Dear LPS Parents, Staff, and Community Members:
At the end of 2019, the League of Charter Schools, a special interest group, asked the State Board of Education to revoke LPS’ exclusive ability to authorize charter schools in our district because we weren’t treating charter school students in a fair and equitable manner. This accusation couldn’t be further from the truth. At LPS we strive to make sure all of our more than 15,000 students receive a top notch education regardless of which building they learn in. It is important to know that LPS’ charter schools - Littleton Academy and Littleton Preparatory - are not involved in this complaint. The League of Charter Schools is acting on its own.
On March 11th, we will go in front of the State Board of Education and demonstrate how much we value all students. We look forward to presenting how we do business in LPS and expect the State Board of Education to agree with us that we follow the law and treat all of our students equitably.
The main allegation of the League’s complaint stems from how our district has chosen to share our mill levy override dollars with our charter schools. In the past, our voters have generously supported LPS by passing multiple mill levy overrides. In 2017, the State Legislature passed House Bill 1375 which required our district to put together a plan on how to share these mill levy override dollars with our charter schools and put this money to work where it was most needed by students.

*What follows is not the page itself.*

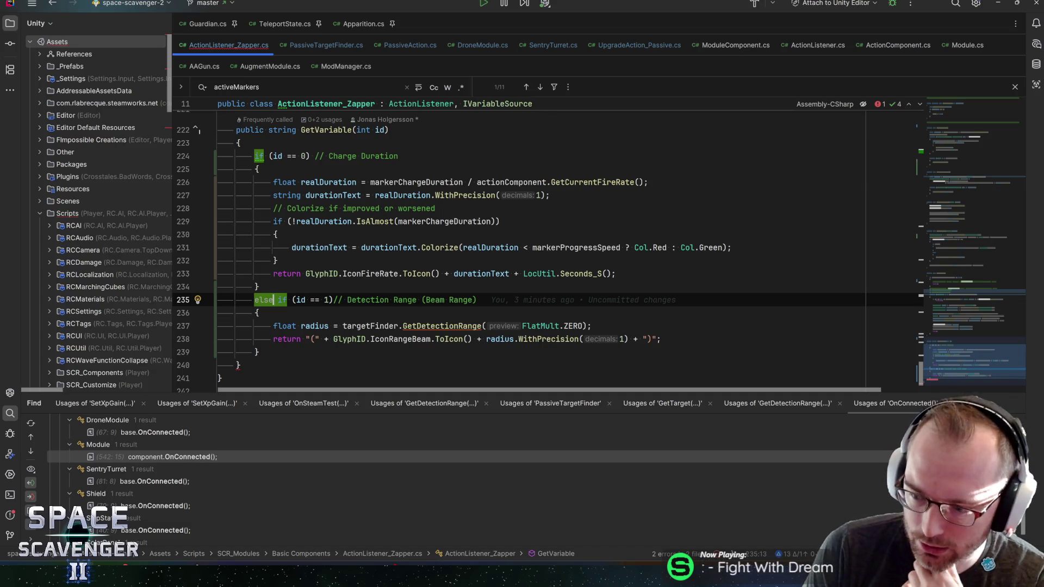
Add a fallback return ""; line after the Detection Range branch's closing brace.
key("Down")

Our mill levy sharing plan was thoughtfully developed to first fund a portion of our special education costs across the entire district including our charter schools. The remaining funds were split up 100 percent equally on a per student basis and shared with the charter schools.
The truth of the matter is that LPS only receives about $2 million in state funding every year to cover $22 million in special education costs. Therefore, all LPS schools must help defray these unfunded special education costs, including charter schools.
LPS is one, unified district of schools committed to excellence on behalf of the students and schools we serve – not a collection of competing interests. We look forward to the dismissal of these proceedings and getting back to what we do best – providing an excellent education and developing the next generation of Colorado’s workforce.